**ENTRIES PROVIDED**
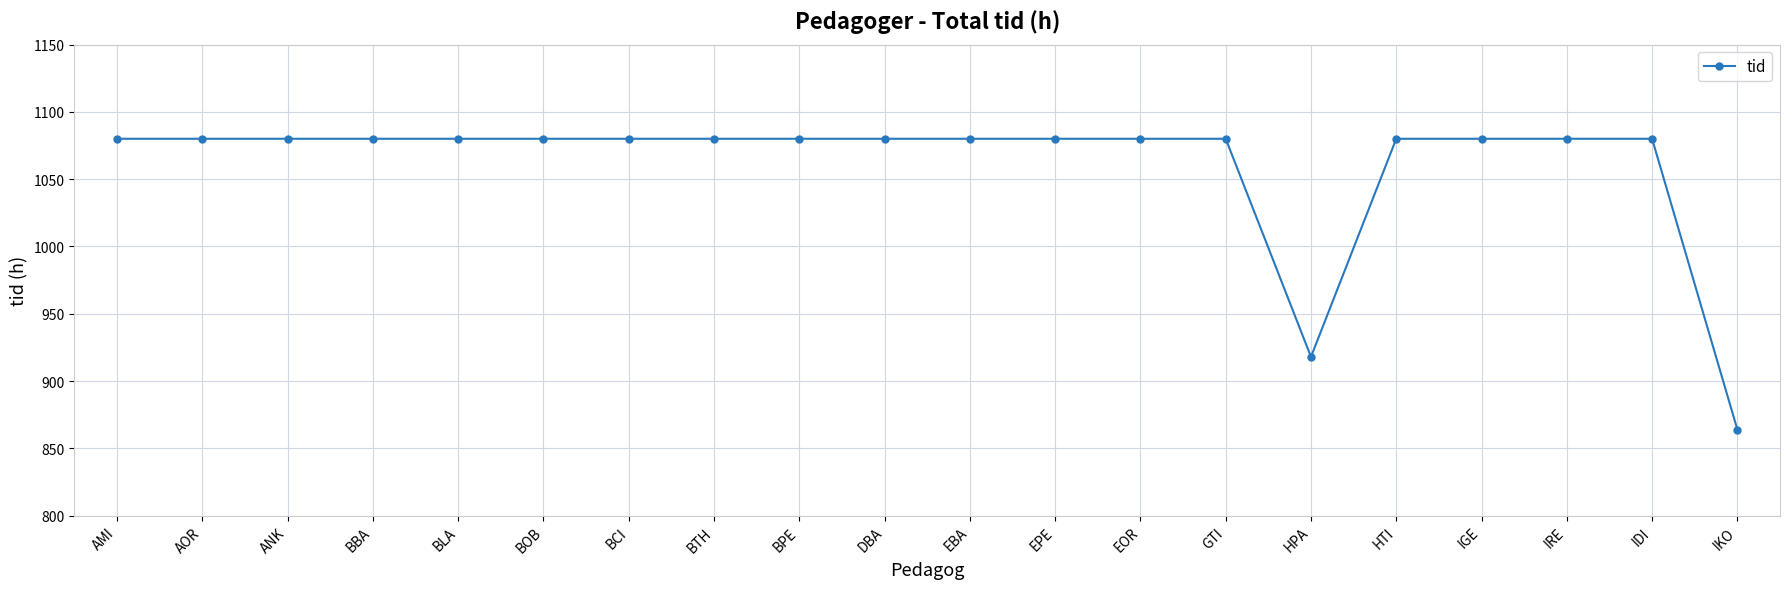

Reading left to right, extract all data points from this chart.

1080	1080	1080	1080	1080	1080	1080	1080	1080	1080	1080	1080	1080	1080	918	1080	1080	1080	1080	864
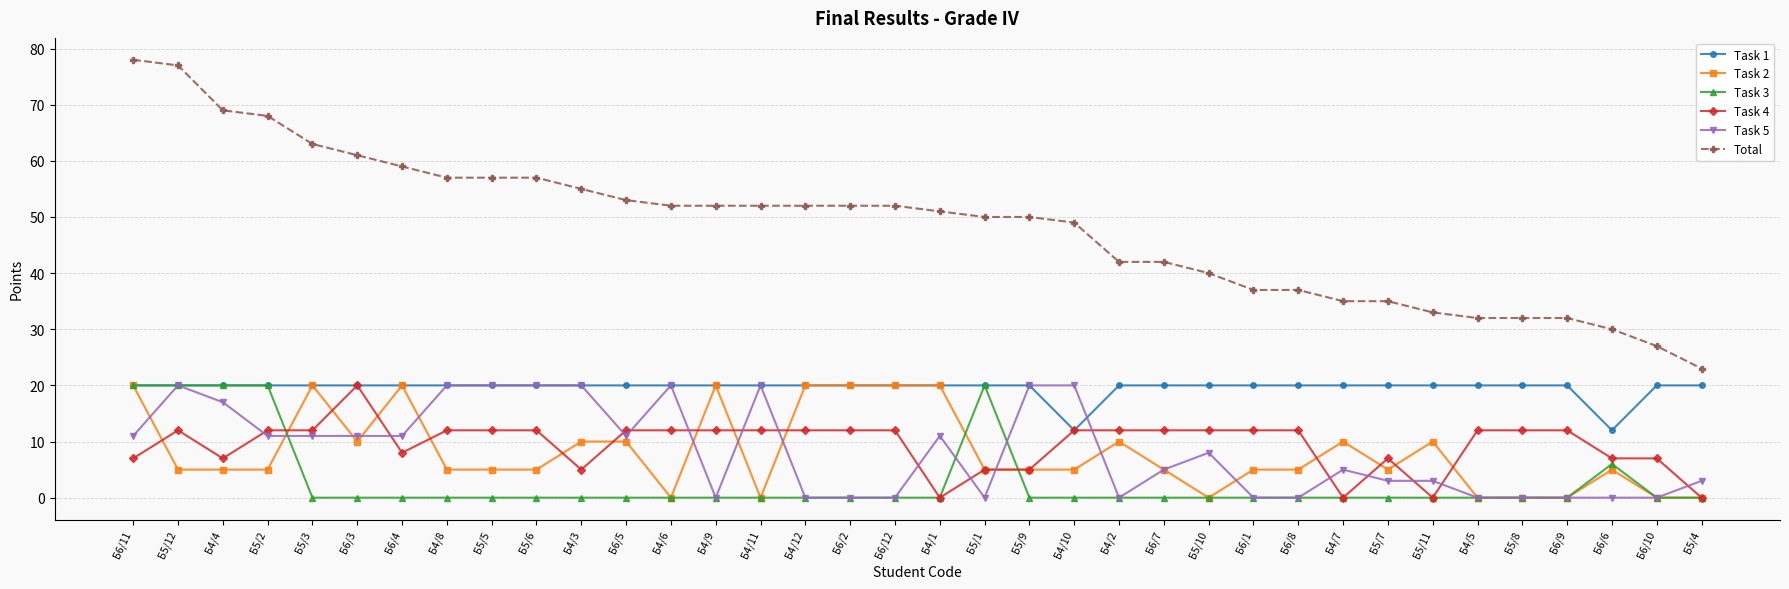

True or false: Task 5 has more than 1 points higher than both neighbors.

True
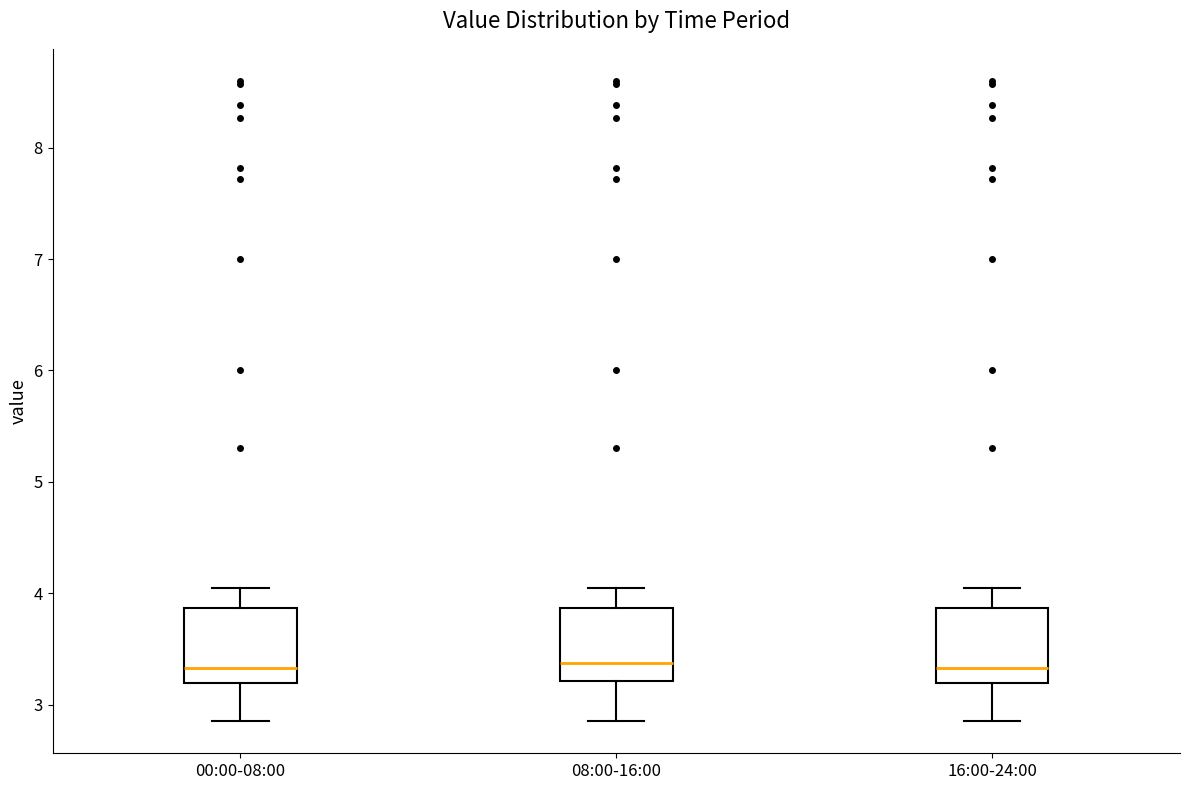

Where is the upper edge of the box for 16:00-24:00 on the y-axis? The values are not printed on the chart, so give them approximately, as read against the axis.

3.9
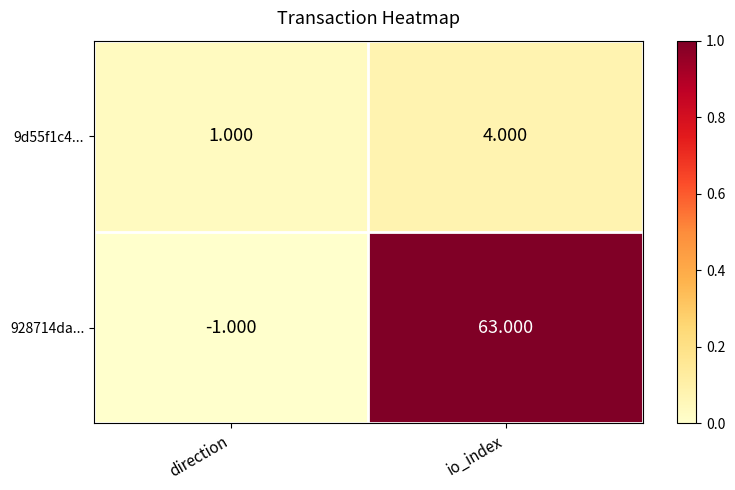

Where is 928714da... nearest to the value 31?

direction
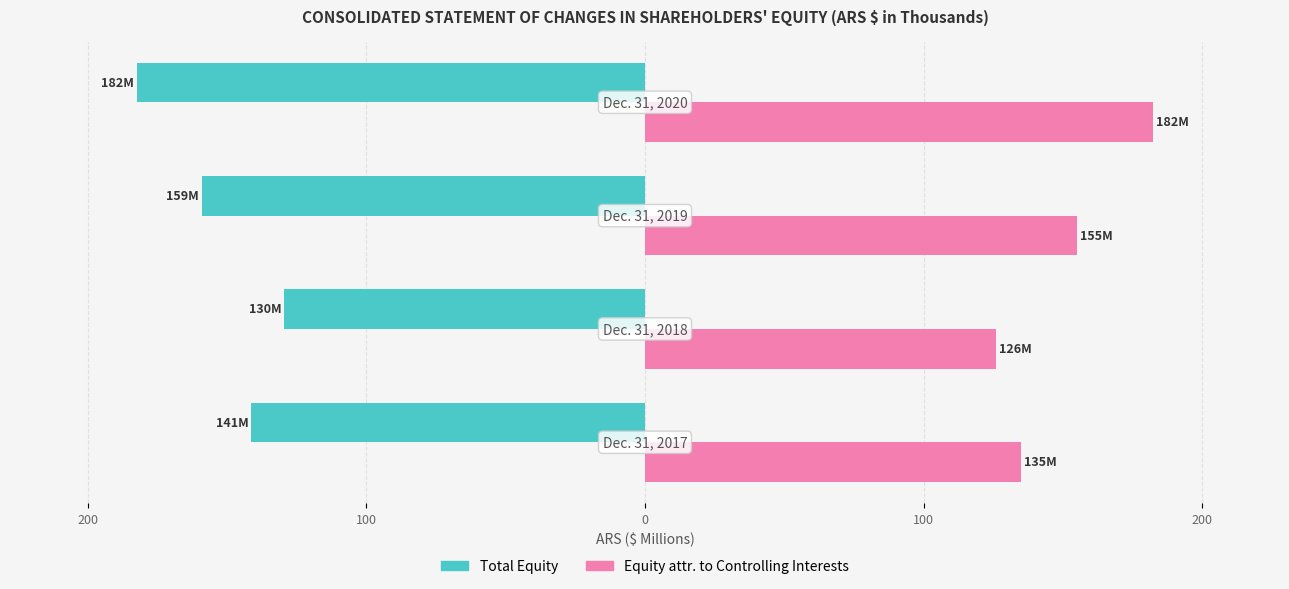

What are all the series names shown in the legend?

Total Equity, Equity attr. to Controlling Interests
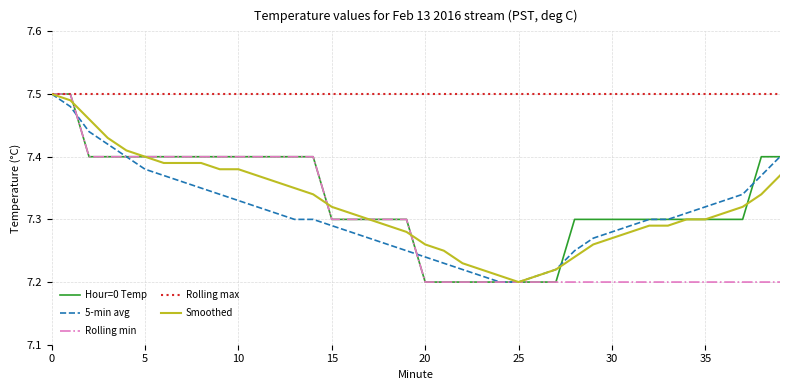

Which series has the largest total across all categories?

Rolling max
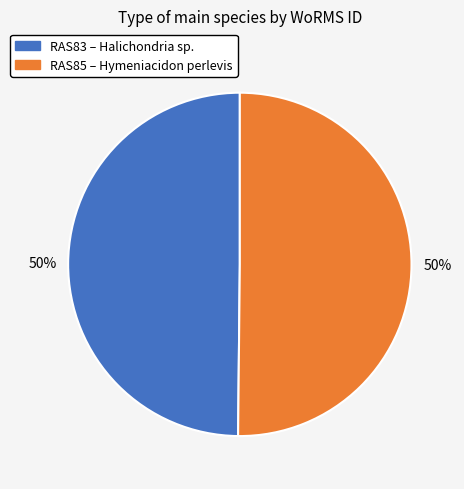

To the nearest percent, what is the average slice percentage?

50%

**WORK TO COMPLETE**
Copy all the records above line for line, keeping every character the same, and leave out the pictures.

**ANSWER SECTION**
Reading left to right, extract all data points from this chart.

1080	1080	1080	1080	1080	1080	1080	1080	1080	1080	1080	1080	1080	1080	918	1080	1080	1080	1080	864

True or false: Task 5 has more than 1 points higher than both neighbors.

True

Where is the upper edge of the box for 16:00-24:00 on the y-axis? The values are not printed on the chart, so give them approximately, as read against the axis.

3.9

Where is 928714da... nearest to the value 31?

direction

What are all the series names shown in the legend?

Total Equity, Equity attr. to Controlling Interests

Which series has the largest total across all categories?

Rolling max

To the nearest percent, what is the average slice percentage?

50%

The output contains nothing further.